41 テオ大神官は見ていた


 テオ大神官はペンの動きを止めた。


「なんじゃ、今日は騒々しいのう」


 大神殿前広場でまた大声が上がったりざわついている。

 いちいち気に留めることもないと思うが、何となく気になってテオ大神官は椅子から立ち上がった。


「……む?」

 暗い中庭パティオを、神官兵が二人、大きな荷車を押してくる。


「むむ? あれは……狼か?!」

 通常の狼より大きいが、あれは狼だろう。魔物かもしれない。


「先ほどの遠吠えのぬしを仕留めたのか」

 ならばなぜ、中庭まで入ってくるのだろう。広場に置いておけばいいものを。


 そのとき、荷車の狼がむくり、と起き上がった。


「な、なんと!」

 テオ大神官は思わずよろけて、窓から離れた。

「い、生きておるではないか!」


 あんな巨大な狼がこの大神殿の敷地で脱走したら大変なことになる。

 神殿の丘は、神官や聖女見習いなど神殿に仕える者たちの居住場所でもあるのだ。


「何をしておるのだ! ダルザス! ダルザスはおるか!!」

 テオ大神官は執務室の扉を開けて、廊下に向かって叫んだ。すぐにランプを持った人影が現れる。


「ダルザスはここに。
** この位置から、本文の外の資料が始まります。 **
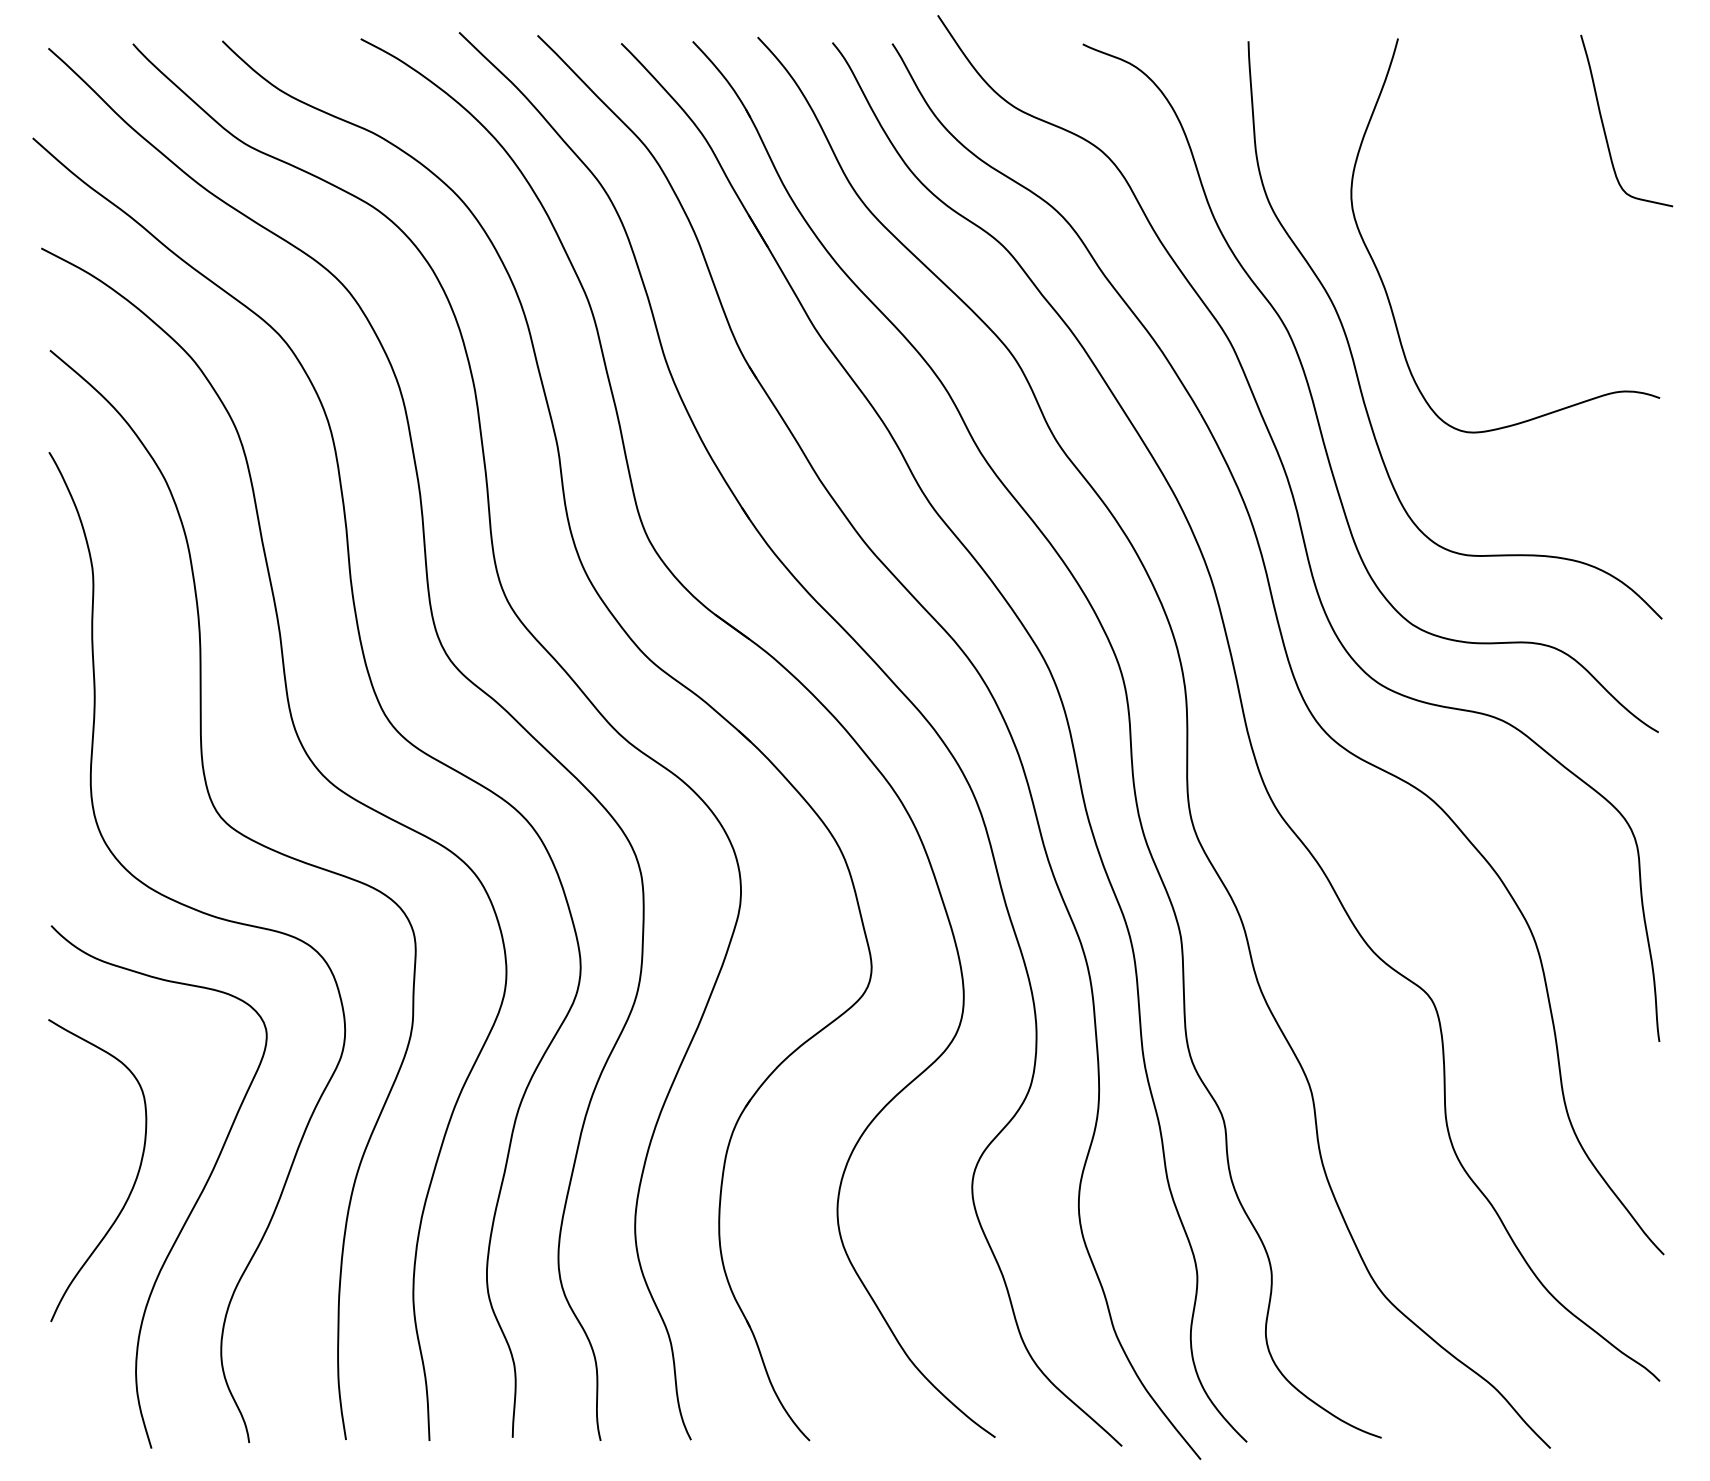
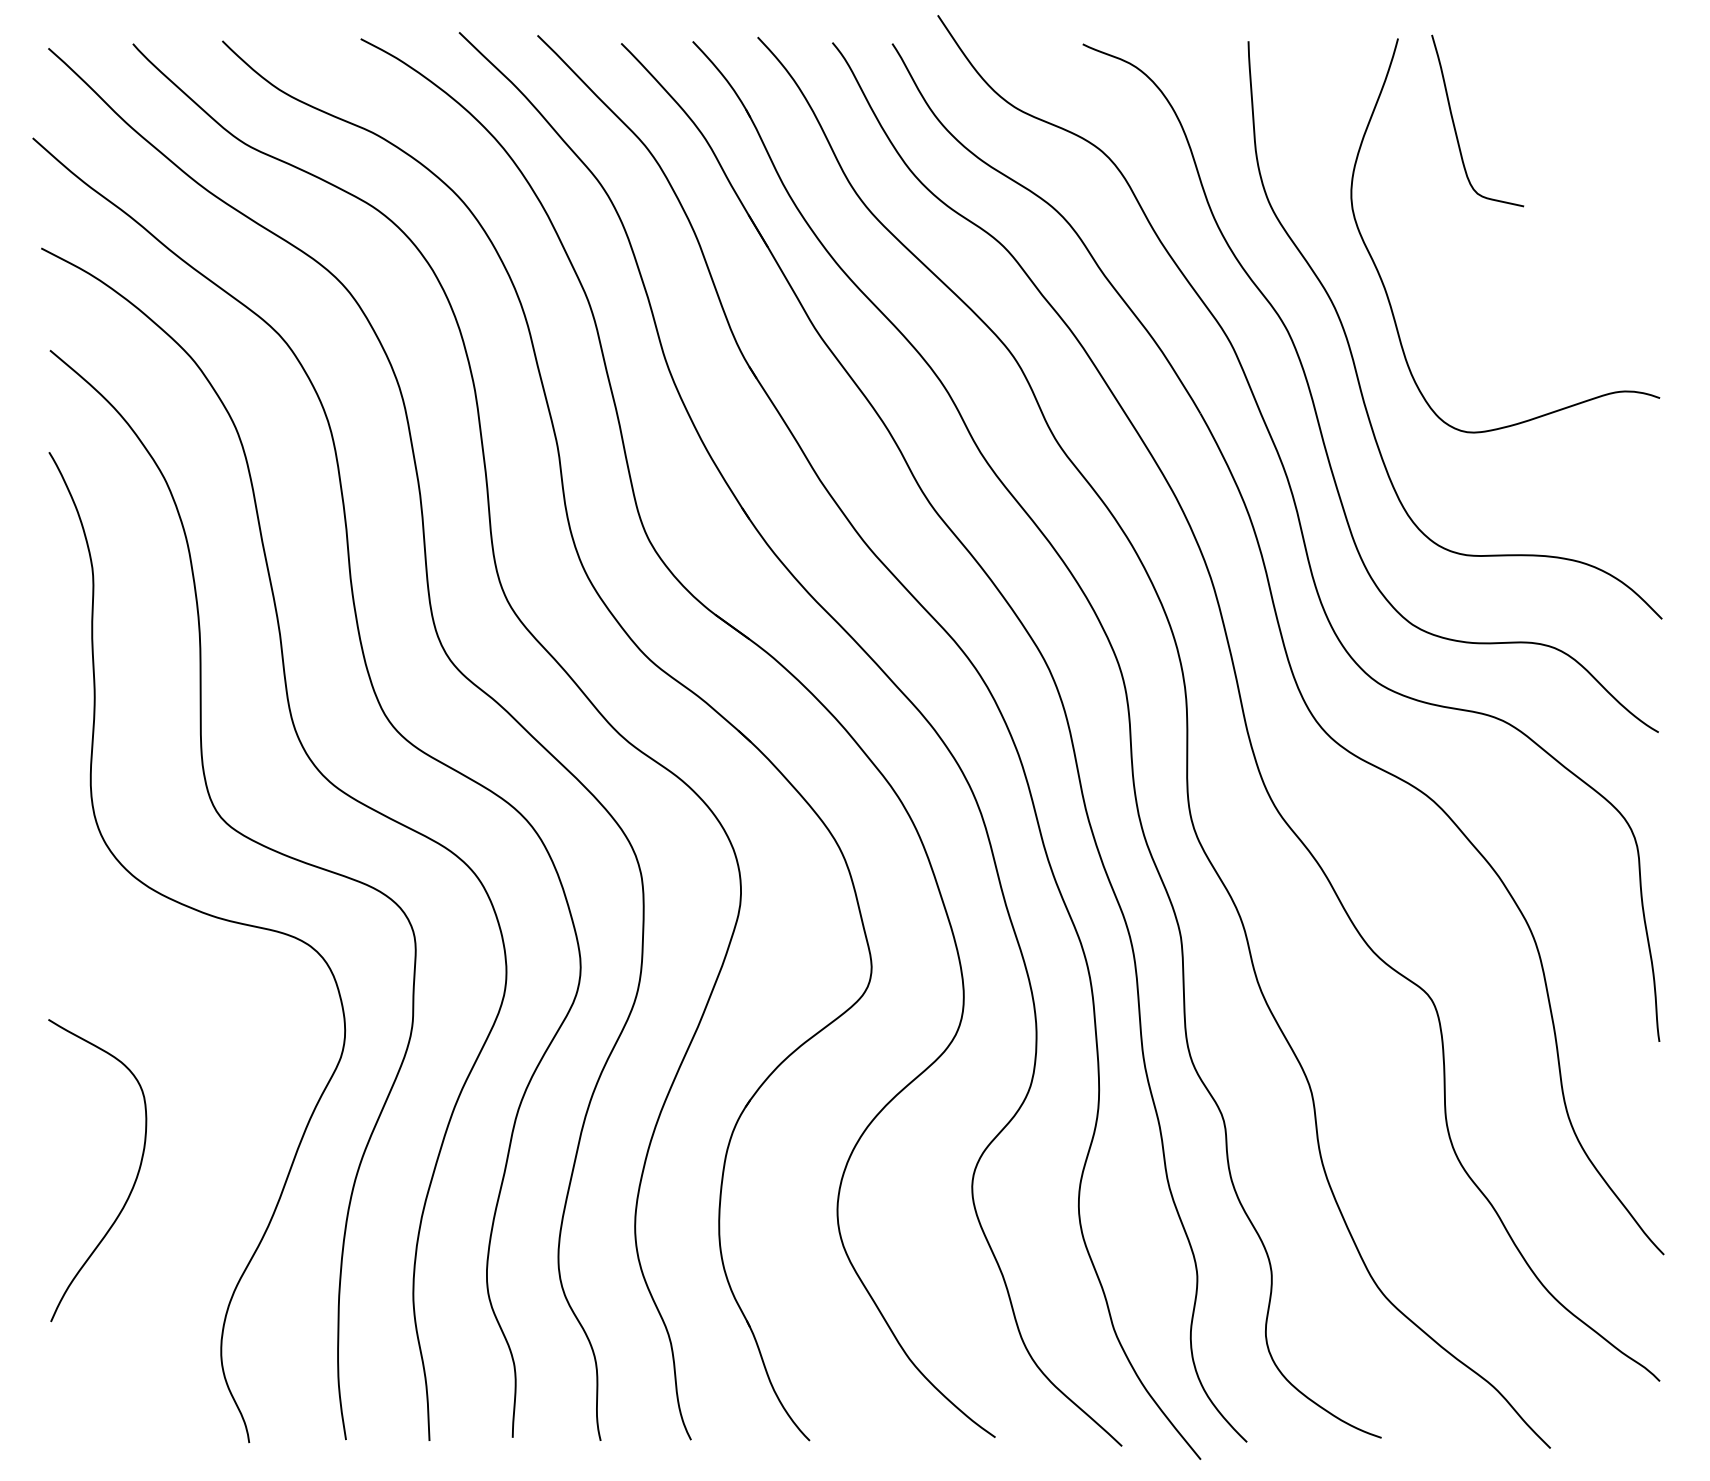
curve at (1604, 126) position: (1604, 126) -> (1455, 126)
curve at (194, 1203): present -> none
どうされました、テオ様」

「捕らえた狼が生きておるようだぞ! なんとかせよ!」

「狼なら、今、神官兵たちが街へ狩りに行っておりますが……」

「馬鹿者! 捕らえたのであろうが! すぐに完全に息の根を止めてくるのじゃ! この大事な時に敷地内で狼が暴れたりしたら計画に支障が出る!」

「は、はあ……ではただちに」


 ダルザス神官は首を傾げながらも上司の剣幕に押されて立ち去った。


「まったく!」

 もうすぐで、すべて思い通りになりそうだというのに、ノアはまだ捕まらないし、こういう余計なアクシデントも起こる。テオ大神官は苛立ちを隠せず、執務室の扉を乱暴に閉めた。


 そして執務卓へ戻ろうとして、ふともう一度窓際へ行き、中庭を見下ろした。


「なっ……なんじゃあれは!!」


 回廊にある大神殿地下階段への扉が開いていて、そこに白狼と黒狼、そして大きな神官兵が入っていく。


 扉を開いて誘導している小さな兵に、見覚えがあった。


「まさか……ノアか?!」


 テオ大神官はもう一度廊下へ転び出てダルザスを呼んだが、ダルザスはたったいま己の指示で狼の確認へ行ってしまったばかりだ。